In Hebrew, the word for Egypt, Mitzrayim, means “limitations.” “Going out of Egypt” does not only refer to the exodus of the Israelites from their slavery in Egypt. It also means that each person, Jew or Gentile, can overcome those things in his life which he sees as limitations on his ability to properly serve God according to His Will, i.e., according to the Torah-true faith, which in essence is higher than intellect.

Self-imposed limitations are caused by the limited or incorrect perspectives in a person’s own intellect and emotions. One should strive to go out from the unfounded limitations he has submitted himself to. A first step in this process is to realize that if he tries properly he WILL be able to see Divine Providence in his life. This will strengthen his faith that creation really is altogether subject to God’s Will, so no outside influence really has the power to stand in the way of a Gentile’s personal observance of the Noahide Code.

One can obtain the strength for this by “going out of Egypt” (his own self-imposed limitations), by taking a lesson from the symbolism of matzah (unleavened bread, which is baked before the dough has time to rise), maror (bitter herbs), and wine.

Matzah represents humility, and maror represents bitterness. When a person thinks about God and he reminds himself of God’s miracles, he should visualize them in his mind’s eye (for example, God’s splitting of the sea for the Jewish people during their exodus from slavery in Egypt/Mitzrayim). This will bring him to humility and awe before God, because he sees that everything in the world and within himself is from God’s power, and not from his own or any other power. This leads one to realize the bitterness of one’s own spiritual errors, and the bitterness of the continuing concealment of the Shechinah (God’s Divine Presence) in the spiritual darkness that dominates the world until Moshiach comes.

When a person internalizes these two realizations (the humility and the bitterness), then he becomes able to wholeheartedly and joyfully receive God’s word from the Torah, without personal agendas or prejudice.

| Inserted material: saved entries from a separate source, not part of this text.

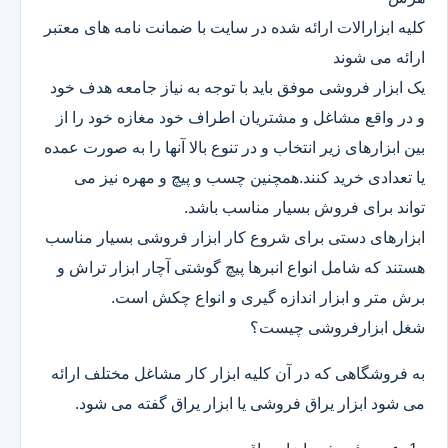
کلیه ابزارالات ارائه شده در سایت با ضمانت نامه های معتبر
ارائه می شوند
یک ابزار فروشی موفق باید با توجه به نیاز جامعه هدف خود
و در واقع مشاغل و مشتریان اطراف خود مغازه خود را از
بین ابزارهای زیر انتخاب و در تنوع بالا آنها را به صورت عمده
یا تعدادی خرید کنند.همچنین چسب و پیچ و مهره نیز می
تواند برای فروش بسیار مناسب باشد.
ابزارهای دستی برای شروع کار ابزار فروشی بسیار مناسب
هستند که شامل انواع انبرها پیچ گوشتی آچار ابزار تراش و
برش متر و ابزار اندازه گیری و انواع چکش است.
شغل ابزارفروشی چیست؟
به فروشگاهی که در آن کلیه ابزار کار مشاغل مختلف ارائه
می شود ابزار یراق فروشی یا ابزار یراق گفته می شود.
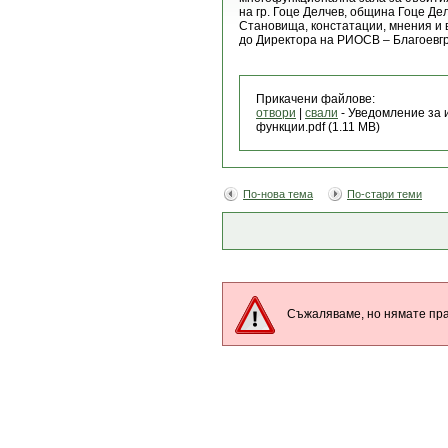
на гр. Гоце Делчев, община Гоце Де
Становища, констатации, мнения и 
до Директора на РИОСВ – Благоевгр
Прикачени файлове:
отвори
|
свали
- Уведомление за 
функции.pdf (1.11 MB)
По-нова тема
По-стари теми
Съжаляваме, но нямате пра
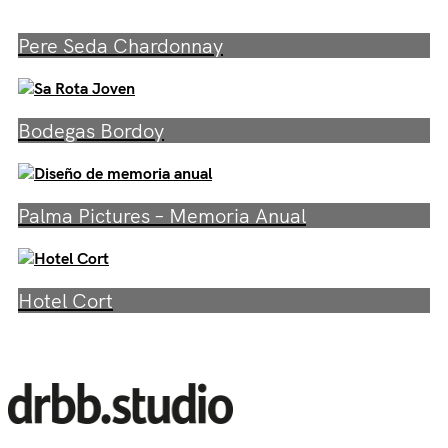
Pere Seda Chardonnay
Bodegas Bordoy
Palma Pictures – Memoria Anual
Hotel Cort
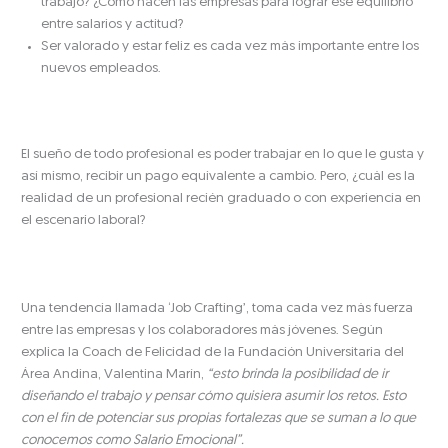
trabajo? ¿Cómo hacen las empresas para lograr ese equilibrio
entre salarios y actitud?
Ser valorado y estar feliz es cada vez más importante entre los
nuevos empleados.
El sueño de todo profesional es poder trabajar en lo que le gusta y
así mismo, recibir un pago equivalente a cambio. Pero, ¿cuál es la
realidad de un profesional recién graduado o con experiencia en
el escenario laboral?
Una tendencia llamada ‘Job Crafting’, toma cada vez más fuerza
entre las empresas y los colaboradores más jóvenes. Según
explica la Coach de Felicidad de la Fundación Universitaria del
Área Andina, Valentina Marín,
“esto brinda la posibilidad de ir
diseñando el trabajo y pensar cómo quisiera asumir los retos. Esto
con el fin de potenciar sus propias fortalezas que se suman a lo que
conocemos como Salario Emocional”.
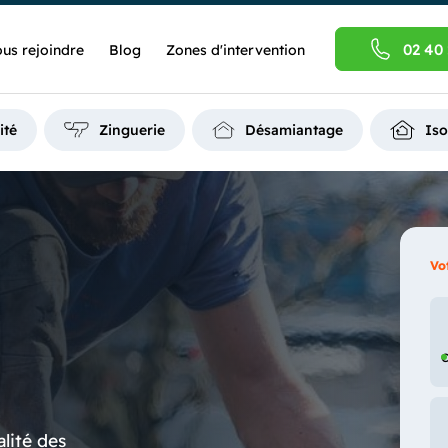
02 40 
us rejoindre
Blog
Zones d'intervention
ité
Zinguerie
Désamiantage
Iso
Vo
C
alité des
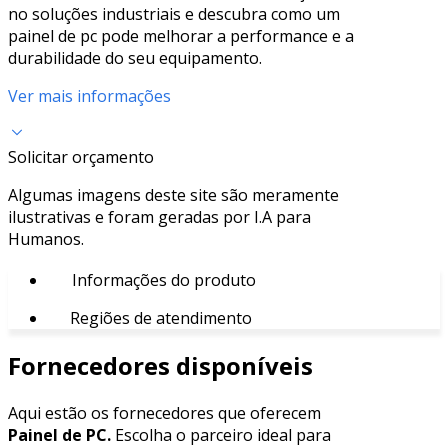
no soluções industriais e descubra como um
painel de pc pode melhorar a performance e a
durabilidade do seu equipamento.
Ver mais informações
Solicitar orçamento
Algumas imagens deste site são meramente
ilustrativas e foram geradas por I.A para
Humanos.
Informações do produto
Regiões de atendimento
Fornecedores disponíveis
Aqui estão os fornecedores que oferecem
Painel de PC.
Escolha o parceiro ideal para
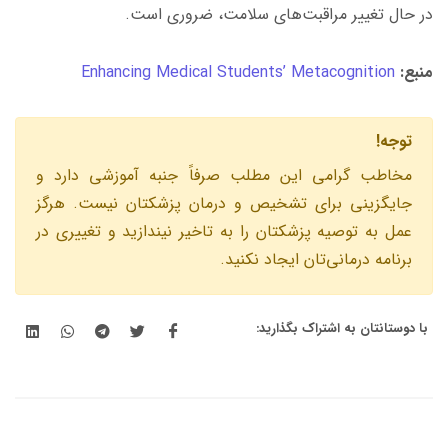
در حال تغییر مراقبت‌های سلامت، ضروری است.
منبع:
Enhancing Medical Students’ Metacognition
توجه!
مخاطب گرامى اين مطلب صرفاً جنبه آموزشى دارد و
جايگزينى براى تشخيص و درمان پزشكتان نيست. هرگز
عمل به توصيه پزشكتان را به تاخير نيندازيد و تغييرى در
برنامه درمانی‌تان ايجاد نكنيد.
با دوستانتان به اشتراک بگذارید:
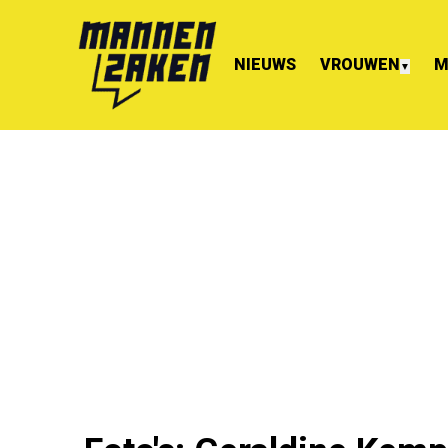
NIEUWS
VROUWEN
M
▼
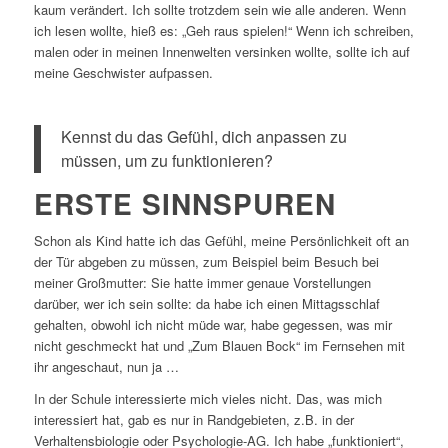
kaum verändert. Ich sollte trotzdem sein wie alle anderen. Wenn
ich lesen wollte, hieß es: „Geh raus spielen!“ Wenn ich schreiben,
malen oder in meinen Innenwelten versinken wollte, sollte ich auf
meine Geschwister aufpassen.
Kennst du das Gefühl, dich anpassen zu
müssen, um zu funktionieren?
ERSTE SINNSPUREN
Schon als Kind hatte ich das Gefühl, meine Persönlichkeit oft an
der Tür abgeben zu müssen, zum Beispiel beim Besuch bei
meiner Großmutter: Sie hatte immer genaue Vorstellungen
darüber, wer ich sein sollte: da habe ich einen Mittagsschlaf
gehalten, obwohl ich nicht müde war, habe gegessen, was mir
nicht geschmeckt hat und „Zum Blauen Bock“ im Fernsehen mit
ihr angeschaut, nun ja …
In der Schule interessierte mich vieles nicht. Das, was mich
interessiert hat, gab es nur in Randgebieten, z.B. in der
Verhaltensbiologie oder Psychologie-AG. Ich habe „funktioniert“,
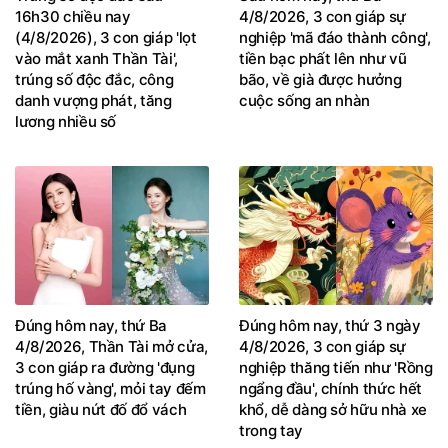
16h30 chiều nay
4/8/2026, 3 con giáp sự
(4/8/2026), 3 con giáp 'lọt
nghiệp 'mã đáo thành công',
vào mắt xanh Thần Tài',
tiền bạc phất lên như vũ
trúng số độc đắc, công
bão, về già được hưởng
danh vượng phát, tăng
cuộc sống an nhàn
lương nhiều số
Đúng hôm nay, thứ Ba
Đúng hôm nay, thứ 3 ngày
4/8/2026, Thần Tài mở cửa,
4/8/2026, 3 con giáp sự
3 con giáp ra đường 'đụng
nghiệp thăng tiến như 'Rồng
trúng hố vàng', mỏi tay đếm
ngẩng đầu', chính thức hết
tiền, giàu nứt đố đổ vách
khổ, dễ dàng sở hữu nhà xe
trong tay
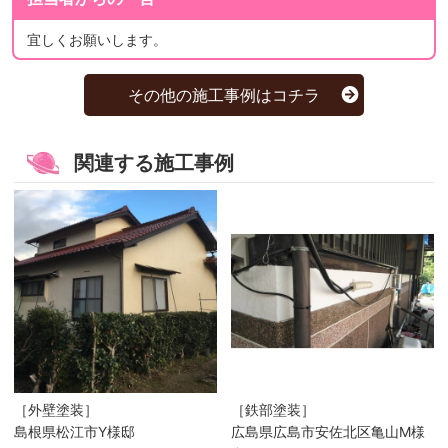
宜しくお願いします。
その他の施工事例はコチラ
関連する施工事例
［外壁塗装］
［鉄部塗装］
島根県松江市Y様邸
広島県広島市安佐北区亀山M様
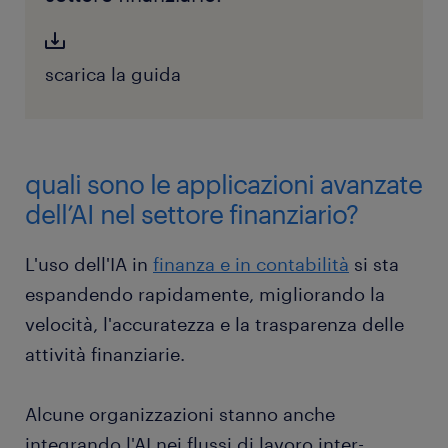
scarica la guida
quali sono le applicazioni avanzate
dell’AI nel settore finanziario?
L'uso dell'IA in
finanza e in contabilità
si sta
espandendo rapidamente, migliorando la
velocità, l'accuratezza e la trasparenza delle
attività finanziarie.
Alcune organizzazioni stanno anche
integrando l'AI nei flussi di lavoro inter-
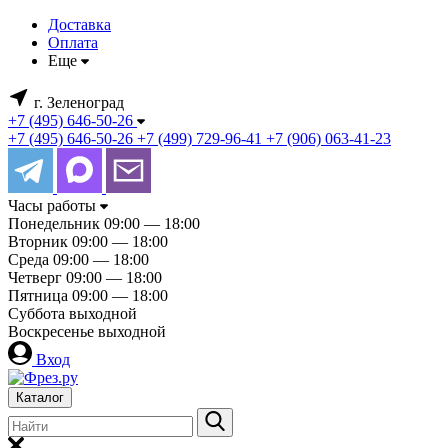
Доставка
Оплата
Еще
г. Зеленоград
+7 (495) 646-50-26
+7 (495) 646-50-26
+7 (499) 729-96-41
+7 (906) 063-41-23
Часы работы
Понедельник
09:00 — 18:00
Вторник
09:00 — 18:00
Среда
09:00 — 18:00
Четверг
09:00 — 18:00
Пятница
09:00 — 18:00
Суббота
выходной
Воскресенье
выходной
Вход
Каталог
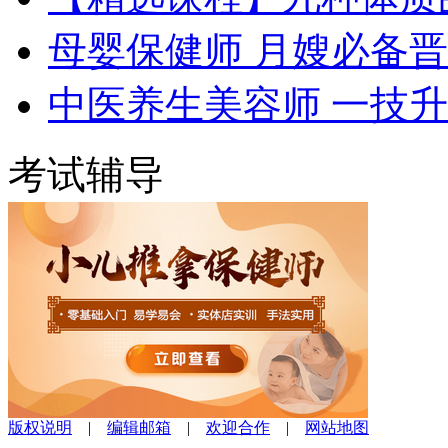
母婴保健师 月嫂必备
中医养生美容师 一技
考试辅导
版权说明
|
编辑邮箱
|
欢迎合作
|
网站地图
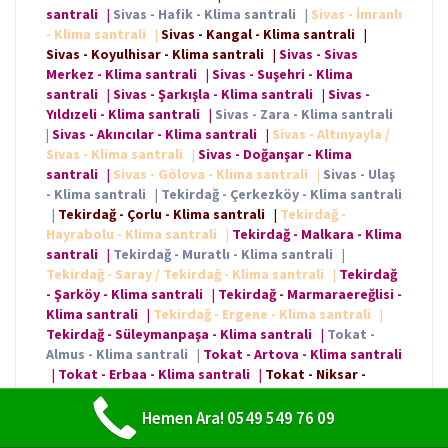
santrali
|
Sivas - Hafik - Klima santrali
|
Sivas - İmranlı
- Klima santrali
|
Sivas - Kangal - Klima santrali
|
Sivas - Koyulhisar - Klima santrali
|
Sivas - Sivas
Merkez - Klima santrali
|
Sivas - Suşehri - Klima
santrali
|
Sivas - Şarkışla - Klima santrali
|
Sivas -
Yıldızeli - Klima santrali
|
Sivas - Zara - Klima santrali
|
Sivas - Akıncılar - Klima santrali
|
Sivas - Altınyayla /
Sivas - Klima santrali
|
Sivas - Doğanşar - Klima
santrali
|
Sivas - Gölova - Klima santrali
|
Sivas - Ulaş
- Klima santrali
|
Tekirdağ - Çerkezköy - Klima santrali
|
Tekirdağ - Çorlu - Klima santrali
|
Tekirdağ -
Hayrabolu - Klima santrali
|
Tekirdağ - Malkara - Klima
santrali
|
Tekirdağ - Muratlı - Klima santrali
|
Tekirdağ - Saray / Tekirdağ - Klima santrali
|
Tekirdağ
- Şarköy - Klima santrali
|
Tekirdağ - Marmaraereğlisi -
Klima santrali
|
Tekirdağ - Ergene - Klima santrali
|
Tekirdağ - Süleymanpaşa - Klima santrali
|
Tokat -
Almus - Klima santrali
|
Tokat - Artova - Klima santrali
|
Tokat - Erbaa - Klima santrali
|
Tokat - Niksar -
Klima santrali
|
Tokat - Reşadiye - Klima santrali
|
Tokat - Tokat Merkez - Klima santrali
|
Tokat - Turhal
Hemen Ara! 0549 549 76 09
- Klima santrali
|
Tokat - Zile - Klima santrali
|
Tokat -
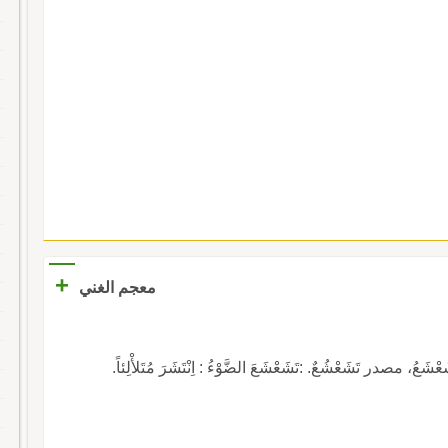
+
معجم الغني
صدر تَشَعْشُعٌ. :تَشَعْشَعَ الضَّوْءُ : اِنْتَشَرَ مُتَلأْلِئاً.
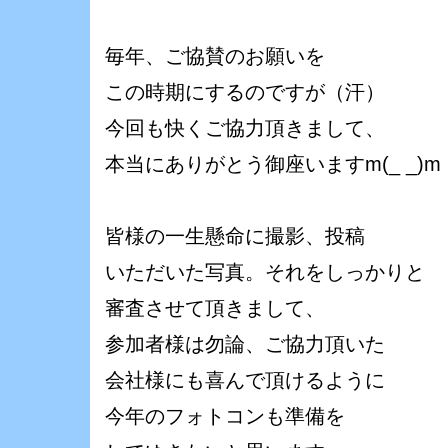
毎年、ご協賛のお願いを
この時期にするのですが（汗）
今回も快くご協力頂きまして、
本当にありがとう御座いますm(_ _)m
皆様の一生懸命に撮影、投稿
いただいた写真。それをしっかりと
審査させて頂きまして、
参加者様は勿論、ご協力頂いた
会社様にも喜んで頂けるように
今年のフォトコンも準備を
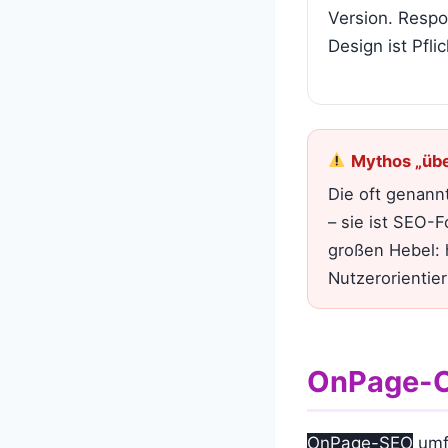
Version. Resp
Design ist Pflic
Mythos „übe
Die oft genann
– sie ist SEO-F
großen Hebel:
Nutzerorientie
OnPage-O
OnPage-SEO
umfa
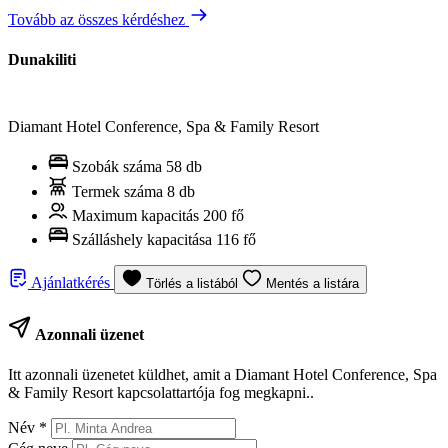
Tovább az összes kérdéshez
Dunakiliti
Diamant Hotel Conference, Spa & Family Resort
Szobák száma
58 db
Termek száma
8 db
Maximum kapacitás
200 fő
Szálláshely kapacitása
116 fő
Ajánlatkérés
Törlés a listából
Mentés a listára
Azonnali üzenet
Itt azonnali üzenetet küldhet, amit a Diamant Hotel Conference, Spa
& Family Resort kapcsolattartója fog megkapni..
Név
*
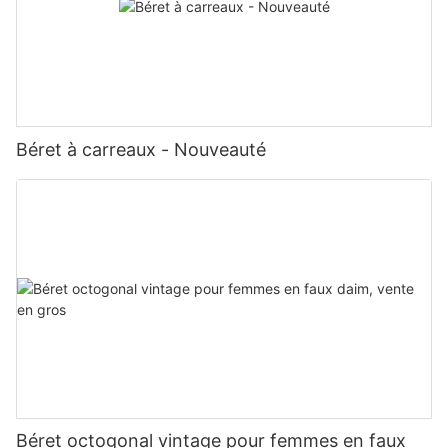
Béret à carreaux - Nouveauté
Béret octogonal vintage pour femmes en faux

He then realizes that following God’s Will (i.e. the Noahide Code for all Gentiles) is the very best thing that a Gentile can do for himself and his family, and he makes a commitment to do this with a joyful heart. This internal joy is connected with the concept of wine, the fruit of the vine, which is a symbol of rejoicing. The fact that a libation of wine accompanied the offerings to God in the Holy Temple reminds us that our experience of joy can be redirected away from the false joy of indulging in mundane pleasures, to true joy in serving God.

May the humility, awe, and joy experienced in directing our personal lives to God bring us to eagerly anticipate the imminent arrival of Elijah the prophet, whose mission is to “turn the hearts of the fathers to the children, and the hearts of the children to the fathers” [Malachi 3:23-24], and to prepare the world for the true and complete redemption through Moshiach (the Messiah, descended from the royal house of King David). Therefore Rambam summarizes the essence of Elijah’s mission as “he will come solely to establish peace” (Laws of Kings, chapter 12).